For dinner, Hoke heated a can of Chunky Turkey Soup on the hot plate in his room, and then watched “Archie Bunker’s Place” on television. After the show, he called Bill Henderson.
“Everything’s okay, Hoke,” Henderson said. “I talked to Wilson last night, explained things to him, and he’ll be on the lookout for Mendez himself.”
“I don’t think that’s his real name.”
“All right, all right! What do we call him then?”
“I’m sorry. Mendez, I guess.”
“Anyway, Wilson wants to find him as much as we do now. Apparently the guy scared the hell out of Pablo, and Wilson told me that Pablo’s talking about going back to Nicaragua. I also reassured Wilson that neither one of us is going to say anything to Internal Affairs. We’ve got enough to do in Homicide without worrying about what’s going on in Vice. He also told me to tell you he’s sorry about your teeth.”
“I’m sorry about them, too. I have to pour hot sauce on everything now in order to get any taste.”
“How you feeling otherwise?”
“Okay. I’ll probably see you in the morning when I come in to get my gun and badge from Brownley.”

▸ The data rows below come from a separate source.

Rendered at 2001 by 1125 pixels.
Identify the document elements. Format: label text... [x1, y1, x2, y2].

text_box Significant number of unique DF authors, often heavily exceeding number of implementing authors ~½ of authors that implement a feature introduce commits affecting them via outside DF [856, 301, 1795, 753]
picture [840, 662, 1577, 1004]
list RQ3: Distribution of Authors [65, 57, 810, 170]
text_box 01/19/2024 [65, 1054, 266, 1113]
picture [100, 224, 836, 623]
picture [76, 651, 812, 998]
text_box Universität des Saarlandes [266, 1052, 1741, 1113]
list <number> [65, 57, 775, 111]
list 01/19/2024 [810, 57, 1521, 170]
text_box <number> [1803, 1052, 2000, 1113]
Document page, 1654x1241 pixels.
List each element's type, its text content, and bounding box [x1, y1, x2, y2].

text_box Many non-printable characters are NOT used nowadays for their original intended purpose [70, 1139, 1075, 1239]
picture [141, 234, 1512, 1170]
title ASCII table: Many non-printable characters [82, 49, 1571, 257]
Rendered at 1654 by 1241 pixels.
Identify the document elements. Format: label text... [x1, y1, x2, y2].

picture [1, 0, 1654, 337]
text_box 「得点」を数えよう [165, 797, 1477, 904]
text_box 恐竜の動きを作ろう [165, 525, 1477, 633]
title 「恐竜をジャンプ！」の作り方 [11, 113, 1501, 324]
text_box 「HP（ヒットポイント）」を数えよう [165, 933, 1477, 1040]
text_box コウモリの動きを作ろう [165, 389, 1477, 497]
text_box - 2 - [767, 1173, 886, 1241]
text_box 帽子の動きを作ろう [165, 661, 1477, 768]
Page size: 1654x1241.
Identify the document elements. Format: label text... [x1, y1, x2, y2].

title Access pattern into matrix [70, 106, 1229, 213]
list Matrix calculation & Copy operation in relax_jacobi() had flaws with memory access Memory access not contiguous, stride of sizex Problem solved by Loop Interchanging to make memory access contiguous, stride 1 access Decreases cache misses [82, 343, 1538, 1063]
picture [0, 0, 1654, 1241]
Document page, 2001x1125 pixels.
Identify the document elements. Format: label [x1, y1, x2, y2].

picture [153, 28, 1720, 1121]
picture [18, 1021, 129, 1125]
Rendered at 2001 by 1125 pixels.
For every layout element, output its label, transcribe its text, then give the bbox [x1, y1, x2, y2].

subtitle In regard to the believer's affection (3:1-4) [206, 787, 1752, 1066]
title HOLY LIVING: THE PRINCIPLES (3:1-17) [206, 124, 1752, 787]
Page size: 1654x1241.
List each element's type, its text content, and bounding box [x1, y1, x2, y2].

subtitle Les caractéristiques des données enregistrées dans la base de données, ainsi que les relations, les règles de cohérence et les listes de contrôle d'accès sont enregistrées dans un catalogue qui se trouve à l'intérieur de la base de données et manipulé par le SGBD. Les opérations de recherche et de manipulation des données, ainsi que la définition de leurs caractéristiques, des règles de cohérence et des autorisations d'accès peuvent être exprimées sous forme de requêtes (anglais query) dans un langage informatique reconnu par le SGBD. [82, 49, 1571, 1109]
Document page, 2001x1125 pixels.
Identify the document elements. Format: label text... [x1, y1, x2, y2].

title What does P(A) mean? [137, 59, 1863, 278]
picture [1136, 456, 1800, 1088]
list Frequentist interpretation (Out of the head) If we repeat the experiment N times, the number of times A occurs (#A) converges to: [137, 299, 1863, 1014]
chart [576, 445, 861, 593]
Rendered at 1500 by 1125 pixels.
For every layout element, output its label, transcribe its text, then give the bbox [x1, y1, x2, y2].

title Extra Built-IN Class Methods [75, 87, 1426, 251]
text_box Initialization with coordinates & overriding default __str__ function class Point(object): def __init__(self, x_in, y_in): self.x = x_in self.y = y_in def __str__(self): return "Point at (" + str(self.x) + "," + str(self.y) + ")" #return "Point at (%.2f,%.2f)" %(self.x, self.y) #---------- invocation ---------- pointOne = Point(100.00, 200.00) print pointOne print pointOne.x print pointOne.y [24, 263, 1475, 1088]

“I don’t think so. I’ll be out with Lopez. We’re doing that investigation about the woman who sat on her kid, and I’m letting him handle it. But I’m watching him.”
“What case is that?”
“It was in the papers. This woman was punishing her kid, a six-year-old, and she sat on him. She weighs about two-forty, and she crushed in his chest. The kid died, and now she’s up for manslaughter. It’ll probably be reduced to child abuse, but we’ve got to knock on doors all morning to see what the neighbors’ve got to say about her and the kid.”